◆ **Exercise details**: Update the items from the start up to and including the line with "Reading right to left, what". Write those lines out again with "chart" changed to "graph" and nothing else altered.

◆ **Data for analysis**:
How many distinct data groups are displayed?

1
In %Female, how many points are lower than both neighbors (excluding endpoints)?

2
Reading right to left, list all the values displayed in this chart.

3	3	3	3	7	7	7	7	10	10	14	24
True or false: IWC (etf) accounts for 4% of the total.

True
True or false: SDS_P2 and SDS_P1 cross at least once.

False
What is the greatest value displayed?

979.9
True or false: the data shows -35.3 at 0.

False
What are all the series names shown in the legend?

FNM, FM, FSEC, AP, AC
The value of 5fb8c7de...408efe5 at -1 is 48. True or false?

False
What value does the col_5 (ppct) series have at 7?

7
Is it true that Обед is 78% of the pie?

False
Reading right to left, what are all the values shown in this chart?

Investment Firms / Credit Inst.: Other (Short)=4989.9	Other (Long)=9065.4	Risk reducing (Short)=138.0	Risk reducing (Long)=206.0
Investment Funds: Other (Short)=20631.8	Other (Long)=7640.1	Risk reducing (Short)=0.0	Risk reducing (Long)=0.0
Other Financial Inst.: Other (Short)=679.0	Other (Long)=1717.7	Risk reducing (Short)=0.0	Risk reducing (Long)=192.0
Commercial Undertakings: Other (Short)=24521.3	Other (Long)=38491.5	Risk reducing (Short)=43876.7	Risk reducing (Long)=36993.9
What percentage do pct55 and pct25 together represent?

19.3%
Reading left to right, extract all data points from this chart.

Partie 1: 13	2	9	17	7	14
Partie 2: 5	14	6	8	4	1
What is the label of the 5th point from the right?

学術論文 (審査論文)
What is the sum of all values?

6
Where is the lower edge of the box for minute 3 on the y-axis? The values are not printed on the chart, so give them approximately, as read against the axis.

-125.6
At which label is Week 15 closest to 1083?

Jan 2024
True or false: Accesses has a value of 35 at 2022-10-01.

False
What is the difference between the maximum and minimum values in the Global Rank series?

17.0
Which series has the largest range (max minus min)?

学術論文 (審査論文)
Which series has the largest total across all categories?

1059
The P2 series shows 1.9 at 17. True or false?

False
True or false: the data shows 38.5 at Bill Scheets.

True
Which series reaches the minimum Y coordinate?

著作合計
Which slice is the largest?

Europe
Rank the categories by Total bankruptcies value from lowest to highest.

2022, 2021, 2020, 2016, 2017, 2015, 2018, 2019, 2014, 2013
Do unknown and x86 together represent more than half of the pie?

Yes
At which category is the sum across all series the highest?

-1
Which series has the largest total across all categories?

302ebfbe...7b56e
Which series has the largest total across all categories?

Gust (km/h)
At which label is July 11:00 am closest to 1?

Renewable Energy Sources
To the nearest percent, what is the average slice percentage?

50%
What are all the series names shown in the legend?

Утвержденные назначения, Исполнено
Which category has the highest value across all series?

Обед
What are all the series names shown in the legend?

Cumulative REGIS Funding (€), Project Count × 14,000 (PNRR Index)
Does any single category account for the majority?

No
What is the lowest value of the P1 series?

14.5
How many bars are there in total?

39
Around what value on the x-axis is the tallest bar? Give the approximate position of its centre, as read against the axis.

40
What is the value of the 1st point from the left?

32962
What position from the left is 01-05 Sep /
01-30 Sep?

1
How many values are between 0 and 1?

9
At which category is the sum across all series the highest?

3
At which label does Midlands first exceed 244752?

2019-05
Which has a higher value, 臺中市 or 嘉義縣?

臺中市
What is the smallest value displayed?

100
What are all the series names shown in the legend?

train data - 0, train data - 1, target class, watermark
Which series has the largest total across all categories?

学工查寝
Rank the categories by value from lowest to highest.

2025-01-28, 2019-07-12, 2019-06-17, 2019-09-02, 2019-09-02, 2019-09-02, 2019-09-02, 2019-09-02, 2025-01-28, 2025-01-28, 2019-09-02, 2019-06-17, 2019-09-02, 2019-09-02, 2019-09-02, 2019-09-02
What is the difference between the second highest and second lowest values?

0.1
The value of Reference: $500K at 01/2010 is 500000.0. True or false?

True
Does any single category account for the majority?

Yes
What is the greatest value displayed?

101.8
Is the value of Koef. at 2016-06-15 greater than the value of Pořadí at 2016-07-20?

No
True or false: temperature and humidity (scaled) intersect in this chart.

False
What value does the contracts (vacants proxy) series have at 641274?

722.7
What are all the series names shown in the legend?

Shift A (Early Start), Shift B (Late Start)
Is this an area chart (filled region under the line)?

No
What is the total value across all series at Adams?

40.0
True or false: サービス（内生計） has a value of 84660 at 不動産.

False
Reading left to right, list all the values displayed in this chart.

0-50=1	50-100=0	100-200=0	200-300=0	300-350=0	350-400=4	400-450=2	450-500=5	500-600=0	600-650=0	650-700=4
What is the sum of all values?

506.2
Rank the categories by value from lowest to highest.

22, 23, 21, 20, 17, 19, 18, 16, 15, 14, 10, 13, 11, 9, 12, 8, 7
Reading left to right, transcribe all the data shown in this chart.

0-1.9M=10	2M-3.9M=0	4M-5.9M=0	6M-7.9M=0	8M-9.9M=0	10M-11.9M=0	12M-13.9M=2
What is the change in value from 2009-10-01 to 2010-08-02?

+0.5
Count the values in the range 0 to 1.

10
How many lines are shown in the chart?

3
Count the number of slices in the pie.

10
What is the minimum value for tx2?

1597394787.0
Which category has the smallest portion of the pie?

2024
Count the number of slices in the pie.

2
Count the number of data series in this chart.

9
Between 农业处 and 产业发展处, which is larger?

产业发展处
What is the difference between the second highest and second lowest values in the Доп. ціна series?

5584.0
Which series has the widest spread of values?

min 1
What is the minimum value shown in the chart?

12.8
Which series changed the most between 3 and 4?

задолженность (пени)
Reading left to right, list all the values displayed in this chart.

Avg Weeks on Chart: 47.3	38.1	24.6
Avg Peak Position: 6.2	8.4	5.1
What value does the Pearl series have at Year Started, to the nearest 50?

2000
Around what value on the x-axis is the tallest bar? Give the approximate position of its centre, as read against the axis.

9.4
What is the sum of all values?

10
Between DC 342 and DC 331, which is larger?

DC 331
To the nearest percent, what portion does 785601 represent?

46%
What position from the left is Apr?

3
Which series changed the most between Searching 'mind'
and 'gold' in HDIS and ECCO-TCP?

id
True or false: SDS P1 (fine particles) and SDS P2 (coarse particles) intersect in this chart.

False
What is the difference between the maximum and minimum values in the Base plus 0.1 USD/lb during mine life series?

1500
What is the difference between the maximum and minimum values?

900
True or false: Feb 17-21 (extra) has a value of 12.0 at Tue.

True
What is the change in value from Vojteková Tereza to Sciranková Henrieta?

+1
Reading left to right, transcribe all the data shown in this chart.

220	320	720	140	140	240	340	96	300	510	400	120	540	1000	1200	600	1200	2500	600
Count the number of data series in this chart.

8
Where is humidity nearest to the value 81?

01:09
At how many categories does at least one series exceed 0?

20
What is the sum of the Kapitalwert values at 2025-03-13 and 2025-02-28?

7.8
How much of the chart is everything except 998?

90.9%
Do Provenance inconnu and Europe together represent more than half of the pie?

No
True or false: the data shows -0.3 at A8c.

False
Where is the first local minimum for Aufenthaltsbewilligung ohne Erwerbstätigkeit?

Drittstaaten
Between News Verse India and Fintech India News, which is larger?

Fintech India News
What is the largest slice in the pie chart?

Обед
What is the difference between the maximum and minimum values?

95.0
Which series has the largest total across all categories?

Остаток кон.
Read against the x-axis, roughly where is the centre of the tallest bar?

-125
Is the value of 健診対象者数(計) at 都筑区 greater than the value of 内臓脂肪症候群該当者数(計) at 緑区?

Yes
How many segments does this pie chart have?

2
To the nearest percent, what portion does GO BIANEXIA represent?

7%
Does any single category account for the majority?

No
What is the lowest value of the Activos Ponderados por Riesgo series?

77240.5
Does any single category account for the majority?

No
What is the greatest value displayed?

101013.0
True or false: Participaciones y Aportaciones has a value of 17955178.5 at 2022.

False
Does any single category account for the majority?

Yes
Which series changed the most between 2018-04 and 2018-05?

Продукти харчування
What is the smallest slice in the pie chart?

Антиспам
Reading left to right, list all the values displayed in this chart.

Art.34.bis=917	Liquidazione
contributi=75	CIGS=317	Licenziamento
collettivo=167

◆ **Task output**:
How many distinct data groups are displayed?

1
In %Female, how many points are lower than both neighbors (excluding endpoints)?

2
Reading right to left, list all the values displayed in this graph.

3	3	3	3	7	7	7	7	10	10	14	24
True or false: IWC (etf) accounts for 4% of the total.

True
True or false: SDS_P2 and SDS_P1 cross at least once.

False
What is the greatest value displayed?

979.9
True or false: the data shows -35.3 at 0.

False
What are all the series names shown in the legend?

FNM, FM, FSEC, AP, AC
The value of 5fb8c7de...408efe5 at -1 is 48. True or false?

False
What value does the col_5 (ppct) series have at 7?

7
Is it true that Обед is 78% of the pie?

False
Reading right to left, what are all the values shown in this graph?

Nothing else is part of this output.